The final lesson of this year was on how important connection is to my being. This year, I was able to build so many beautiful connections, both in Denver and in Peru. Peru being such a beautiful experience full of new culture and new places, but most importantly new people that wanted to experience and connect deeply. Those two months were so meaningful and healing for my soul. To be able to connect with people even with the barrier of language. To chat about life and dreams and take space to heal independently and collectively. To experience new things together and travel to new places and fully be immersed in a new culture. It was like studying abroad for grown ups and my goodness I loved every second of it. My heart settled, my soul quieted and I reconnected with the core of who I am and was able to take space to just exist and slow down. It nourished me to come back and continue to connect with community and appreciate all the people we have it Denver, friends and family alike. And to start to build deeper connections and moments with them. It makes me so exicted for the future and those friendships that will continue to grow and build. And further shows me how much we need connection and people to live a happy and full life.

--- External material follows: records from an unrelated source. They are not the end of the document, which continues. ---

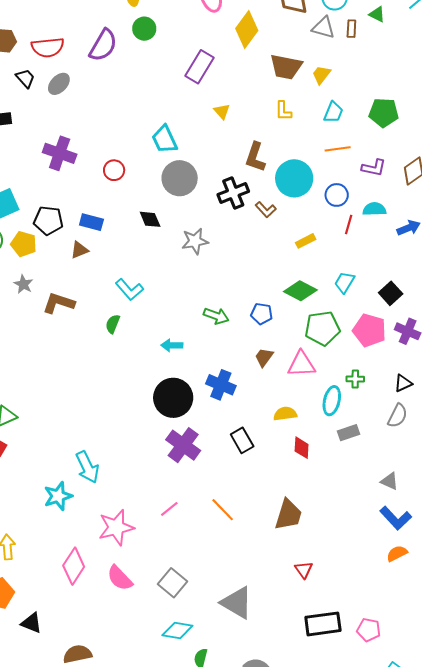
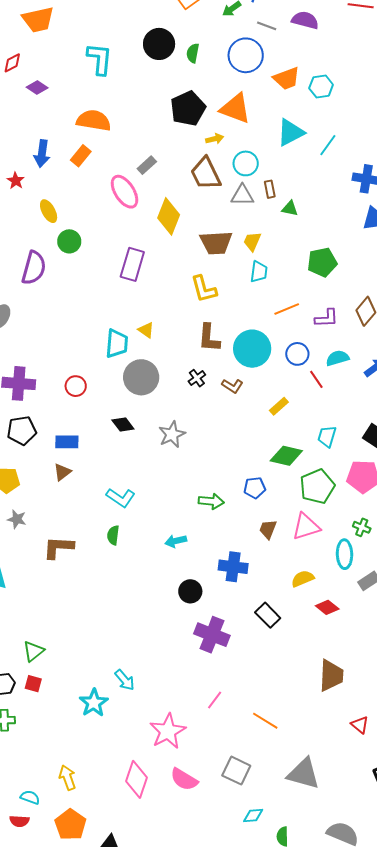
green triangle: (377, 14) -> (290, 208), moved
yellow triangle: (222, 111) -> (146, 330), moved
yellow L-shape: (283, 111) -> (204, 289), moved, size x1.4
cyan trapezoid: (333, 112) -> (259, 272), moved
cyan trapezoid: (165, 139) -> (117, 344), turned -136
black cross: (233, 193) -> (197, 378), size x0.6
black pentagon: (48, 221) -> (22, 431), moved
red line: (349, 224) -> (316, 379), turned -36
brown L-shape: (59, 303) -> (58, 547), moved
green cross: (355, 379) -> (362, 527), turned 36
black circle: (173, 398) -> (190, 591), size x0.6
red diamond: (302, 448) -> (327, 607), turned -40
cyan arrow: (87, 467) -> (125, 680), size x0.7
cyan star: (58, 496) -> (94, 703), moved
orange line: (223, 510) -> (265, 721), moved
cyan diamond: (177, 631) -> (253, 816), size x0.7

For 2024, I wish for more patience for myself in my own personal growth. I hope to lose the ego around my creativity and create without bounds again. I hope to continue to find more time for practices that light me up: pottery, drawing, screen printing, punch needling and find who I am with those art forms again. I hope to explore other countries and feel the excitement of being completely immersed in other cultures. I hope for endless weekends surrounded by trees and the people I love. For adventures in Stan, now that he is finally (fingers-crossed) road ready. I hope to fall deeper and deeper in love with Ori and to have the biggest party of a wedding (70s disco cowboy style!!!🕺🪩✨🌈). I hope to be kind to myself and to really listen to what my mind, body and soul needs and to give myself grace to make mistakes and learn from them. I hope to move more; to music, at yoga, on my bike, on the trail, in any way I can. I hope to continue to foster a community and really invest in relationships, what beauty community and belonging are. To read more, write more, and tell the people I care about, how much I care about them more. I hope to learn more about the magic of the world and plants and dive deeper into my spirituality again. And I hope to continue to foster love and grace for myself and others, because we all deserve it. Cheers to the next year and hopefully feeling even more centered, alive and in love at the end of it.

Here are some of my fav moments from 2023 (rambles continued after):

1 engagement, 2 months in Peru, 3 U-Hauls, 4 pottery classes, 2 backpacking trips, 50 pints of ice-cream, 1 full ski season, 2 successful VW van trips, 10 sunrises, 1 pupper, 10 bike rides, 2 cats, 20 hikes, 4 tattoos, 20 pizzas, 20 sad cries, 100 happy cries, 100s of hours of Spotify, 3 mountain lake swims, 1 new house and here we are at the end of one of the most soul-healing years yet. Cheers to this next year being full of as many surprises and wonder as 2023.